La pregunta me hizo retroceder, obligándome a contar años que preferiría olvidar.

—Hace cuatro años. O tres. Ni siquiera estoy seguro. Me mantuve alejado para asegurarme de que no sospecharan nada de nuestro matrimonio. Me aseguré de eso.

Sus ojos se abrieron de par en par. —¿Te perdiste el aniversario de la muerte de tu madre durante tanto tiempo?

Evité su mirada.

—Era más fácil que explicar por qué no venías conmigo.

Nana parecía irritada. Si no hubiera estado sujetando a los niños, ya me habría dado un puñetazo en el brazo.

—¿Por qué haces eso? ¡Es tu madre! ¿Cómo pudiste…? —se detuvo a media frase, y algo cambió en su rostro—. Ah… no tengo derecho a regañarte. Yo ni siquiera he respondido a los correos de mi mamá.

Sus hombros se hundieron. El fuego se convirtió en algo más pesado. Ambos nos sumimos en el silencio durante largos minutos. Liechester parecía celestial y pacífico al otro lado de la ventana, pero para nosotros, seguía ardiendo como un infierno.

—¿Quieres ir a un hotel? —pregunté con cuidado, rompiendo el denso silencio.

Cerró los ojos. Parecía agotada. Sabía que solo quería desplomarse en una cama en cuanto llegáramos.

—No. ¿Por qué íbamos a hacerlo? —sus ojos se abrieron de golpe—. Se van a enterar de todos modos. Vayamos a casa y ya.

Asentí lentamente. A pesar de la ansiedad que me arañaba el pecho por encontrarme con la familia de mi madre, sonreí con suficiencia cuando dijo «casa».

Hogar. Nuestro hogar.

Cuando llegamos a la mansión, ya le había dicho a Rodrique que informara a Michael, el mayordomo, de que no era necesario que el personal se preparara para recibirnos. Estaba a punto de amanecer. Todo el mundo seguía dormido. Michael también me dijo que mis abuelos y mi tío se alojaban en la casa de invitados anexa, por lo que podíamos entrar en la casa principal sin toparnos con ellos.

Los niños tenían cada uno su propia habitación, separadas por tabiques de madera que podían plegarse automáticamente, fusionando las tres habitaciones en una sola.
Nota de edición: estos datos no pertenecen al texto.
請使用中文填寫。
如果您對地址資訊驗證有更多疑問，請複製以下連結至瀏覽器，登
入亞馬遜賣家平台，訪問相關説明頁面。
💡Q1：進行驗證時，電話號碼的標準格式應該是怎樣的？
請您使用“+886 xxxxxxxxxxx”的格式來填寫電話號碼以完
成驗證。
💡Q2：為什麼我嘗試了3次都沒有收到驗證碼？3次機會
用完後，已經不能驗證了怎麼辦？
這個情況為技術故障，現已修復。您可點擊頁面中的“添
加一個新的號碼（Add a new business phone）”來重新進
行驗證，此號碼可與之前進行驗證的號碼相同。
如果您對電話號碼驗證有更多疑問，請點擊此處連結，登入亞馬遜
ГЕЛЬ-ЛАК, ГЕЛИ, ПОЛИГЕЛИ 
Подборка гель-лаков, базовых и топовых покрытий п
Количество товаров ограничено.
Seguían profundamente dormidos incluso cuando los llevamos en brazos del coche a sus camas.

—¿Dejamos el tabique abierto así? —le pregunté a Nana. Ella miraba fijamente los paneles de madera de la pared mientras se plegaban limpiamente en su sitio.
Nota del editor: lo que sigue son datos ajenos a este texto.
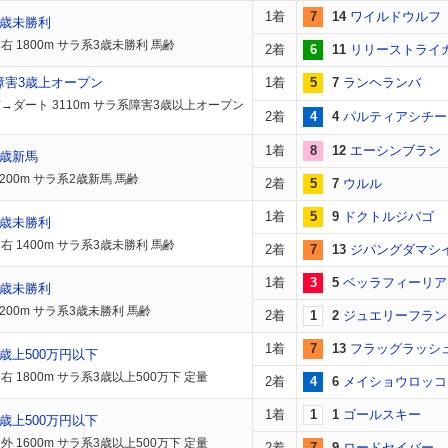
1着
7
14
ワイルドウルフ
3歳未勝利
右 1800m サラ系3歳未勝利 馬齢
2着
6
11
リリーストライ
障害3歳上オープン
1着
5
7
ランヘランバ
→ダート 3110m サラ系障害3歳以上オープン
2着
4
4
パルティアシチー
1着
8
12
エーシンブラン
2歳新馬
200m サラ系2歳新馬 馬齢
2着
5
7
ウルル
1着
5
9
ドクトルジバゴ
3歳未勝利
右 1400m サラ系3歳未勝利 馬齢
2着
7
13
ジパングダマシ
1着
3
5
ベッラフィーリア
3歳未勝利
1200m サラ系3歳未勝利 馬齢
2着
1
2
ジュエリーフラン
1着
7
13
フラッグラッシ
歳上500万円以下
右 1800m サラ系3歳以上500万下 定量
2着
4
6
メイショウロッコ
1着
1
1
ゴールスキー
歳上500万円以下
外 1600m サラ系3歳以上500万下 定量
2着
7
9
ロードセイバー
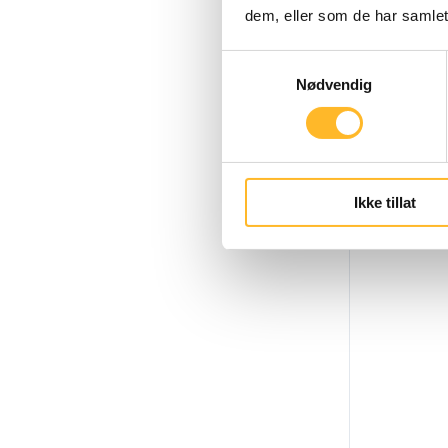
dem, eller som de har samlet
Samtykkevalg
Nødvendig
Ikke tillat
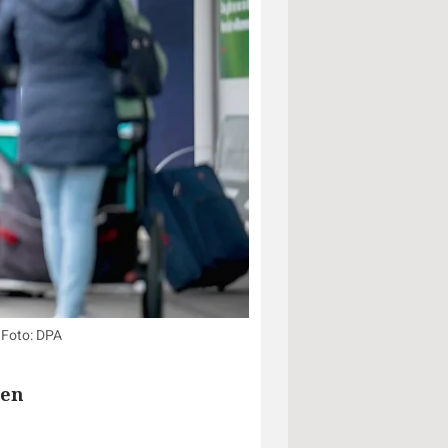
 Foto: DPA
ren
—¿Cómo se te ocurrió hacerlo así? No… ¿Cuándo hiciste esto? ¿Siempre estuvo aquí? Pero no recuerdo que tuvieras habitaciones como esta —estaba entrando en bucle.

Me acerqué por detrás de ella y le rodeé la cintura con el brazo.

—Solo estuviste aquí un día aquella vez. ¿Qué podrías recordar?

Se reclinó contra mí, su mano acariciando suavemente mi brazo que la rodeaba.

—Hice mi propio recorrido por la casa esa vez. Sé más de lo que crees.

Me reí suavemente. —Reconstruí y renové la mansión hace seis meses. Mientras aprendía de los mismos libros que leen nuestros hijos.

Por el rabillo del ojo, vi que sus párpados se caían, luchando contra el sueño.

Sin decir una palabra más, la tomé en brazos. Ella jadeó instintivamente.

—Sujétate a mí. Vamos a nuestro dormitorio.